Harusnya pula, musim ini Liverpool bisa menggelar pesta kecil-kecilan di ruang ganti tamu Etihad Stadium pada akhir Maret lalu. Namun rupanya, semesta menginginkan “kesunyian” itu hadir kembali dengan cara yang lain. Tiba-tiba pandemi COVID-19 menyebar ke seluruh penjuru dunia, tak terkecuali Inggris. Padahal, bulan Februari lalu Liverpool sudah merencanakan akan melakukan parade kemenangan mereka di 18 Mei 2020, usai laga pamungkas melawan Newcastle United.
Tak sedikit pula para fans rival mereka yang terlihat putus asa (dan menyedihkan) untuk memastikan Liverpool tidak dinobatkan juara musim ini (terutama fans Manchester United). Beberapa pundit melihat peluang untuk mencantumkan nama mereka dengan jelas untuk mendapat spotlight media-media besar dan memunculkan teori-teori mengapa Premier League musim bisa saja dihentikan dan berakhir tanpa adanya juara seperti liga Eredivisie, misalnya.
Bahkan pendukung Liverpool yang paling setia pun, sekarang mulai cemas dan menebak-nebak. Tapi kabar terakhir menyebutkan kalau Premier League siap digelar kembali bulan depan (Juni), yang artinya: Pesta itu akan segera disiapkan!
***
Dengan kasus terkini di Britania Raya yang terkonfirmasi sebanyak 265 ribu lebih terkena virus dan 37 ribu diantaranya meninggal dunia (data WHO per 28 Mei 2020), akan sangat berbahaya jika Liverpool mengadakan parade perayaan juara.
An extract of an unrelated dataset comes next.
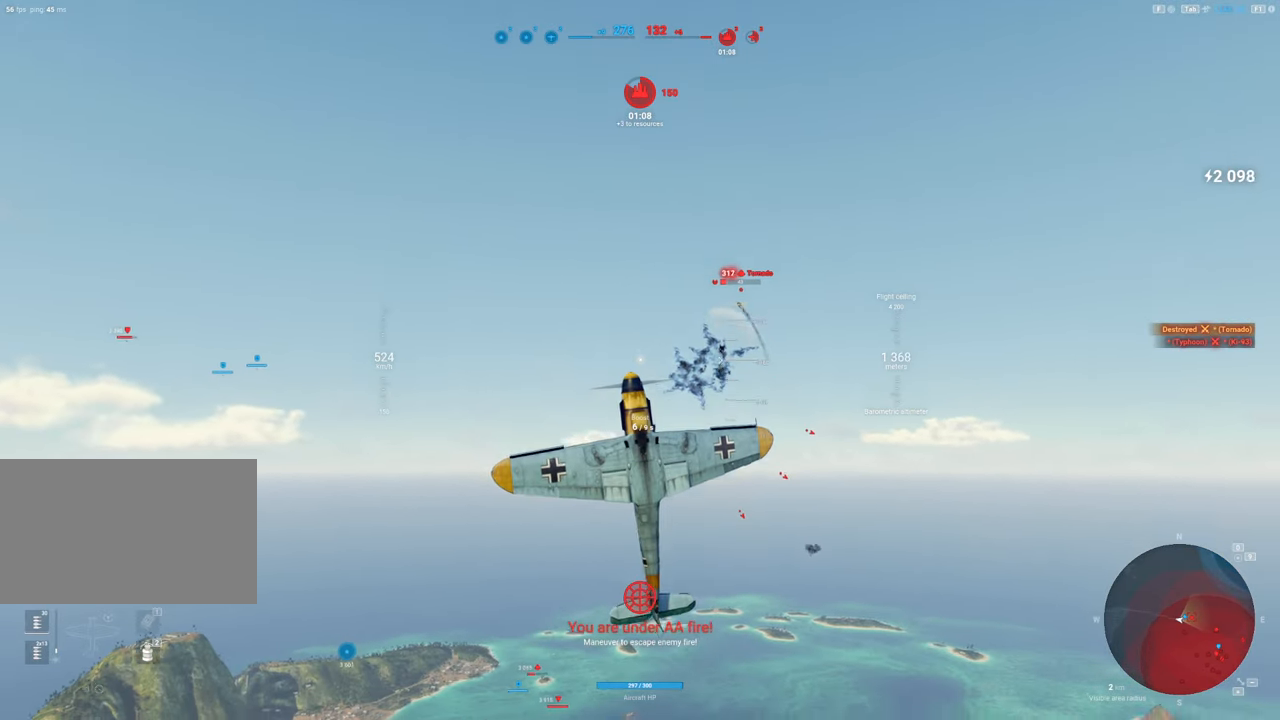
Gameplay with keyboard and mouse; each line is a JSON object with the keys and mouse buttons held at the frame after it. "events" lists presses ("down") and releases ("up") of "1", "2", "3", "4", "5", "a", "alt", "c", "caps_lock", "ctrl", "d", "e", "f", "g", "q", "r", "s", "shift", "space", "t", "tab", "v", "w", "x", "z", "mouse_left", "mouse_wheel" and "mouse_right" between this image and that frame as [ms after this image, input, new state], when the widget could be followed in between. "mouse_left", "mouse_wheel", "mouse_right" = the "left", "wheel", "right" buttons of the "mouse" list. No other keys are recorded. "wheel" means that the mouse wheel is clicked or scrolled. "mouse_move" is the direction in which the mouse moves at that frame (one of eight, or "still"), when it could be read.
{"keys": ["s", "shift"], "mouse": [], "mouse_move": "still", "events": []}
Jika kompetisi akan dimulai kembali 17 Juni 2020 dan akan berjalan seperti rencana untuk mengakhirinya di akhir Juli nanti, maka kecil kemungkinan akan terjadi pesta pora pendukung Liverpool. Sulit untuk membayangkan pesta yang dinanti-nanti selama 3 dekade lamanya, akan dirayakan hening. Tanpa parade bis merah yang biasanya melewati Allerton Maze, Queens Drive, West Derby Road, Leeds Street, dan berakhir di Blundell Street. Tanpa pesta pora di jalanan-jalanan Liverpool. Tanpa dihadiri 750 ribu orang yang berkerumun meneriakkan chants yang mengagungkan kebesaran Liverpool di jalanan Merseyside.
Dan George Shepton, sang Suara Anfield akan kembali menemukan “keheningan” itu di setiap sudut kota Liverpool. Mungkin lebih hening daripada yang pernah ia rasakan 36 tahun silam.